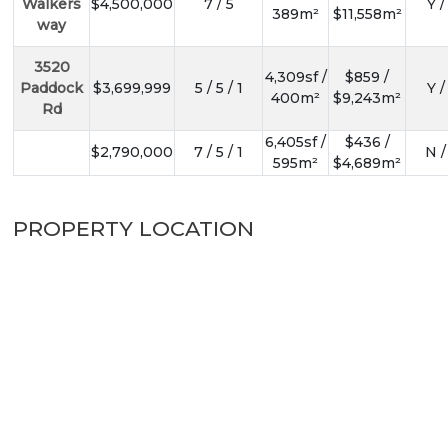
Walkers
$4,500,000
7 / 5
Y /
389m²
$11,558m²
way
3520
4,309sf /
$859 /
Paddock
$3,699,999
5 / 5 / 1
Y /
400m²
$9,243m²
Rd
6,405sf /
$436 /
$2,790,000
7 / 5 / 1
N /
595m²
$4,689m²
PROPERTY LOCATION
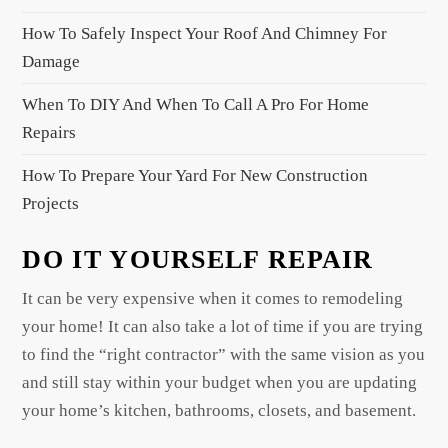
i
How To Safely Inspect Your Roof And Chimney For
o
Damage
n
When To DIY And When To Call A Pro For Home
Repairs
How To Prepare Your Yard For New Construction
Projects
DO IT YOURSELF REPAIR
It can be very expensive when it comes to remodeling
your home! It can also take a lot of time if you are trying
to find the “right contractor” with the same vision as you
and still stay within your budget when you are updating
your home’s kitchen, bathrooms, closets, and basement.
....................
Print nothing but the lines from the line with "It can be very" to the last line of the records above. Both of those lines count.

It can be very expensive when it comes to remodeling
your home! It can also take a lot of time if you are trying
to find the “right contractor” with the same vision as you
and still stay within your budget when you are updating
your home’s kitchen, bathrooms, closets, and basement.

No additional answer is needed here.